Joe Boles is not going after McDaniel’s ear; he is going after his company — kicking the chair out from under his business, be hanged the rope around his neck! (This would also knock the legs out from under an investor who is battling McDaniel in court. Why risk a law suit now from a contingency attorney, when the whole matter will most likely be moot in six months time?)

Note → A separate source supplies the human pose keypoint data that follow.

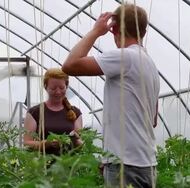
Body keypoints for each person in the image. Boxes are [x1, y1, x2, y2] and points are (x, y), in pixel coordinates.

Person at [62, 3, 159, 188]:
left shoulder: (125, 57)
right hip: (146, 163)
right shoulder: (150, 66)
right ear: (144, 32)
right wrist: (108, 156)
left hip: (126, 165)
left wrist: (96, 32)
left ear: (113, 29)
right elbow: (152, 120)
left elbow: (70, 65)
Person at [24, 68, 83, 155]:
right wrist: (45, 144)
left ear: (67, 86)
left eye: (62, 87)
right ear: (45, 87)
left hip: (70, 165)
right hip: (43, 164)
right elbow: (27, 142)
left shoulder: (75, 112)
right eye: (53, 88)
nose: (58, 92)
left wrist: (75, 140)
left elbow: (81, 144)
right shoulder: (35, 112)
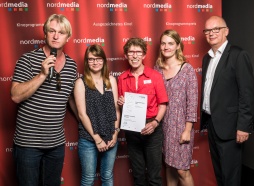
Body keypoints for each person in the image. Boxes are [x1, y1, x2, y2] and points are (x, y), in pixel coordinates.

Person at [10, 14, 77, 186]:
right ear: (45, 33)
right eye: (52, 31)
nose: (56, 36)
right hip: (28, 144)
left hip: (56, 144)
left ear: (68, 37)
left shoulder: (72, 66)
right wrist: (41, 75)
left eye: (61, 32)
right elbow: (15, 95)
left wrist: (85, 120)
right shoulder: (28, 60)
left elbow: (68, 97)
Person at [200, 16, 254, 186]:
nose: (211, 33)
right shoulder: (207, 58)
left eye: (215, 29)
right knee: (220, 173)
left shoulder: (238, 55)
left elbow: (247, 94)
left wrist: (243, 127)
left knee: (231, 176)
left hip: (231, 128)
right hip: (212, 124)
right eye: (207, 30)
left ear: (226, 31)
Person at [117, 37, 168, 186]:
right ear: (126, 55)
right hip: (132, 129)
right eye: (131, 52)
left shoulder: (155, 76)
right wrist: (121, 104)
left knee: (154, 176)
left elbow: (163, 104)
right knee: (138, 175)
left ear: (144, 55)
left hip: (152, 126)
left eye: (138, 52)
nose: (134, 55)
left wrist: (155, 123)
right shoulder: (122, 78)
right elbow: (123, 107)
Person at [155, 29, 198, 186]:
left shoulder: (187, 70)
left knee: (182, 170)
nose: (166, 47)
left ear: (178, 46)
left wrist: (187, 130)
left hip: (181, 127)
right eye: (163, 43)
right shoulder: (157, 69)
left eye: (170, 43)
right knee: (169, 166)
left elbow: (192, 103)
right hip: (162, 126)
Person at [74, 44, 120, 186]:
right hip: (89, 139)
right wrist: (97, 139)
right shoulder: (81, 83)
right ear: (87, 62)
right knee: (88, 178)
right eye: (91, 59)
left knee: (107, 176)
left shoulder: (111, 80)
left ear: (104, 60)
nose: (95, 62)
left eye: (98, 59)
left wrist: (116, 133)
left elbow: (116, 110)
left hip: (110, 137)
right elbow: (82, 114)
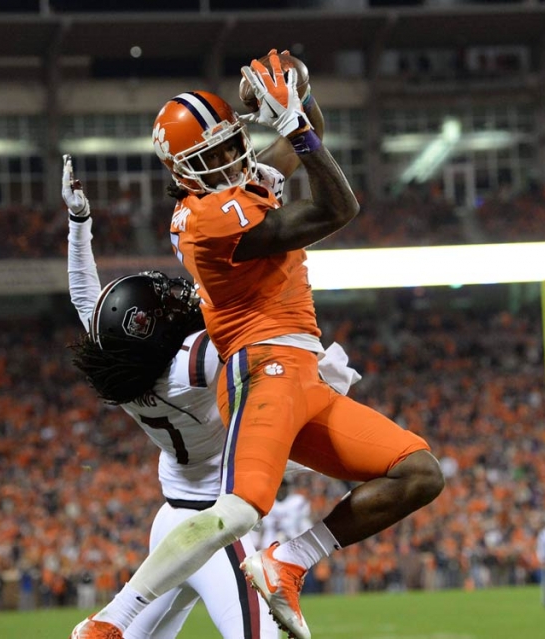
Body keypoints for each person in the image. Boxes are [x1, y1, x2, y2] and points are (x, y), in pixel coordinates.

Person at [72, 50, 444, 639]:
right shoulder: (207, 220)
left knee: (419, 474)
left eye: (228, 147)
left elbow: (309, 139)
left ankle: (289, 561)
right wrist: (291, 124)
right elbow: (338, 207)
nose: (225, 162)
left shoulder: (233, 191)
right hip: (261, 366)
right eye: (208, 157)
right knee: (240, 512)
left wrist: (300, 94)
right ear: (179, 172)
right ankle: (110, 622)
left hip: (300, 370)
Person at [63, 151, 359, 638]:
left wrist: (79, 223)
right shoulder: (194, 361)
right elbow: (244, 306)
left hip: (171, 521)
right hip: (214, 529)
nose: (173, 300)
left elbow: (83, 297)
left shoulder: (120, 366)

Once the mayor shuts down Avalon, he seems to assume other smaller businesses will come in and take its place.

The owners of carriage businesses in Charleston, whose carriage ordinance may be imposed on St. Augustine, say none of them would have gone into business if this code had been in place when they first considered the opportunity. The adoption of a similar ordinance here will greatly hinder any businessman’s ability to run a profitable carriage enterprise.

And this is where Mayor Boles legacy departs from Menendez’s. The horse is at the core of St. Augustine’s founding, also at the center of the Flagler Era and into the 20th century.

Unfortunately, part of Boles’ legacy will likely be the death of the carriage/horse tradition in St. Augustine, a few years before its 450th anniversary celebration arrives.

By Terry Herbert

St. Augustine expatriate Terry Herbert is an author, screenwriter, storyteller and former news director at WMSL in Athens, Ga. From 2004-2010, he worked as a carriage driver and tour guide in St. Augustine’s Historic District.